= Beginning of Section =

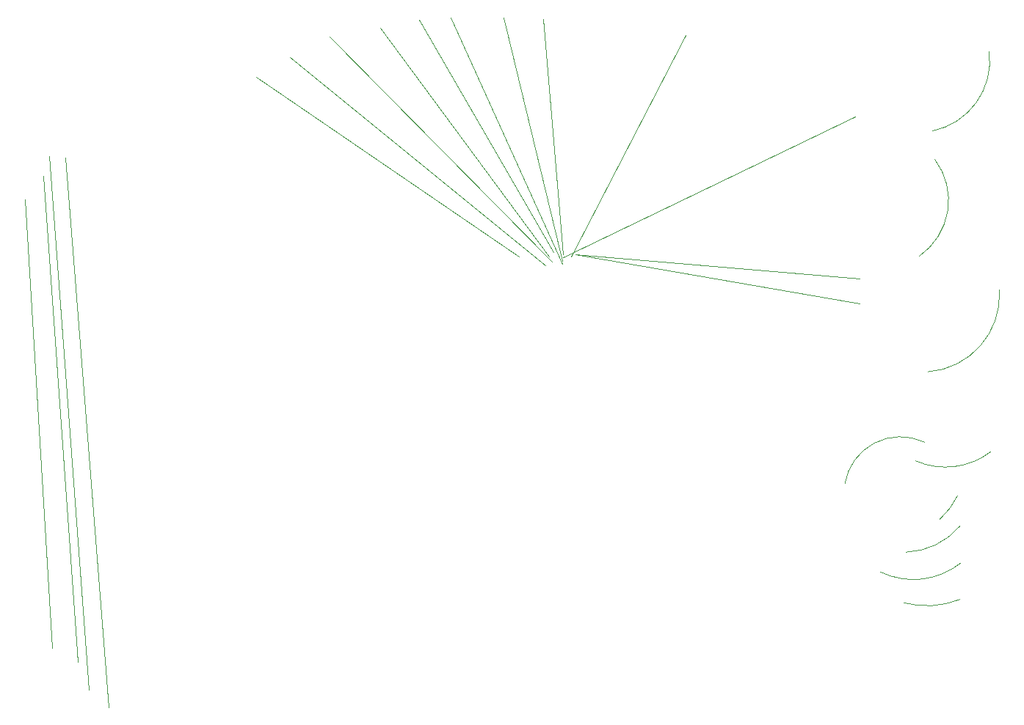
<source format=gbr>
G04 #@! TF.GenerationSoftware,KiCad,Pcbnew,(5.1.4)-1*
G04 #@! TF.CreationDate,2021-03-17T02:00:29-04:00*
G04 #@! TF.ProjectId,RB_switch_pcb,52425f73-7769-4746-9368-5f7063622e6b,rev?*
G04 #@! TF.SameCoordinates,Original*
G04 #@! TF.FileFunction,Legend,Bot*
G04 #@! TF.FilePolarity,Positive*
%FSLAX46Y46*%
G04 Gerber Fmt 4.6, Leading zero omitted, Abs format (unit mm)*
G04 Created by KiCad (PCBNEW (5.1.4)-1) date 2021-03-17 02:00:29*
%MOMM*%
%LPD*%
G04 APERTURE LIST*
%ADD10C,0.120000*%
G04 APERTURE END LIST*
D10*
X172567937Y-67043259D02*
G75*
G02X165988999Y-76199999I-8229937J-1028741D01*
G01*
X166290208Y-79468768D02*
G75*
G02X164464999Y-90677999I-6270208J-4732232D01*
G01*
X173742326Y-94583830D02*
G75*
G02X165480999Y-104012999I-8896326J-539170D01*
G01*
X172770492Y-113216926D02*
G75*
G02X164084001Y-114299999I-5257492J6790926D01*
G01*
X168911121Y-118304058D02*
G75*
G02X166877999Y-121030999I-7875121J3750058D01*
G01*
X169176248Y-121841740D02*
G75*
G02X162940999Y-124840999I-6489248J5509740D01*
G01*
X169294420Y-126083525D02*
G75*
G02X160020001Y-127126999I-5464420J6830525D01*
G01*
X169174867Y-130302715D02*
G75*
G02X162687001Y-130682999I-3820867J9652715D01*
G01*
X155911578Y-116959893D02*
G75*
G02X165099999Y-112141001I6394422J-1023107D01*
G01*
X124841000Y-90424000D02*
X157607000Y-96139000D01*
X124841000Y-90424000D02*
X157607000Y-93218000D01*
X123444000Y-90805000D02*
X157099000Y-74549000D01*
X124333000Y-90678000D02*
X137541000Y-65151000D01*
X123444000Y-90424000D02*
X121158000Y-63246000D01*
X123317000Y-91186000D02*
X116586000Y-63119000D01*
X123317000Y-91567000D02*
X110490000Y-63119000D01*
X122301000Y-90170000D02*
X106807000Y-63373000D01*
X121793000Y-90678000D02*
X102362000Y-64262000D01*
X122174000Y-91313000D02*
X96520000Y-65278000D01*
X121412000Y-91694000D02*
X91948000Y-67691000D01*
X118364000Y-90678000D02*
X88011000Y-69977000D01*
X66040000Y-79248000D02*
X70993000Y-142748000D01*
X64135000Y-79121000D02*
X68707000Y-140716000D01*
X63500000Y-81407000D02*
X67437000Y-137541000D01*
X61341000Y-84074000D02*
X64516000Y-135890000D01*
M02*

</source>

= End of Section =

Directions:
What's needed is a word-for-word retyping of the listing, minus its pictures.

Response below:
<source format=gbr>
G04 #@! TF.GenerationSoftware,KiCad,Pcbnew,(5.1.4)-1*
G04 #@! TF.CreationDate,2021-03-17T02:00:29-04:00*
G04 #@! TF.ProjectId,RB_switch_pcb,52425f73-7769-4746-9368-5f7063622e6b,rev?*
G04 #@! TF.SameCoordinates,Original*
G04 #@! TF.FileFunction,Legend,Bot*
G04 #@! TF.FilePolarity,Positive*
%FSLAX46Y46*%
G04 Gerber Fmt 4.6, Leading zero omitted, Abs format (unit mm)*
G04 Created by KiCad (PCBNEW (5.1.4)-1) date 2021-03-17 02:00:29*
%MOMM*%
%LPD*%
G04 APERTURE LIST*
%ADD10C,0.120000*%
G04 APERTURE END LIST*
D10*
X172567937Y-67043259D02*
G75*
G02X165988999Y-76199999I-8229937J-1028741D01*
G01*
X166290208Y-79468768D02*
G75*
G02X164464999Y-90677999I-6270208J-4732232D01*
G01*
X173742326Y-94583830D02*
G75*
G02X165480999Y-104012999I-8896326J-539170D01*
G01*
X172770492Y-113216926D02*
G75*
G02X164084001Y-114299999I-5257492J6790926D01*
G01*
X168911121Y-118304058D02*
G75*
G02X166877999Y-121030999I-7875121J3750058D01*
G01*
X169176248Y-121841740D02*
G75*
G02X162940999Y-124840999I-6489248J5509740D01*
G01*
X169294420Y-126083525D02*
G75*
G02X160020001Y-127126999I-5464420J6830525D01*
G01*
X169174867Y-130302715D02*
G75*
G02X162687001Y-130682999I-3820867J9652715D01*
G01*
X155911578Y-116959893D02*
G75*
G02X165099999Y-112141001I6394422J-1023107D01*
G01*
X124841000Y-90424000D02*
X157607000Y-96139000D01*
X124841000Y-90424000D02*
X157607000Y-93218000D01*
X123444000Y-90805000D02*
X157099000Y-74549000D01*
X124333000Y-90678000D02*
X137541000Y-65151000D01*
X123444000Y-90424000D02*
X121158000Y-63246000D01*
X123317000Y-91186000D02*
X116586000Y-63119000D01*
X123317000Y-91567000D02*
X110490000Y-63119000D01*
X122301000Y-90170000D02*
X106807000Y-63373000D01*
X121793000Y-90678000D02*
X102362000Y-64262000D01*
X122174000Y-91313000D02*
X96520000Y-65278000D01*
X121412000Y-91694000D02*
X91948000Y-67691000D01*
X118364000Y-90678000D02*
X88011000Y-69977000D01*
X66040000Y-79248000D02*
X70993000Y-142748000D01*
X64135000Y-79121000D02*
X68707000Y-140716000D01*
X63500000Y-81407000D02*
X67437000Y-137541000D01*
X61341000Y-84074000D02*
X64516000Y-135890000D01*
M02*

</source>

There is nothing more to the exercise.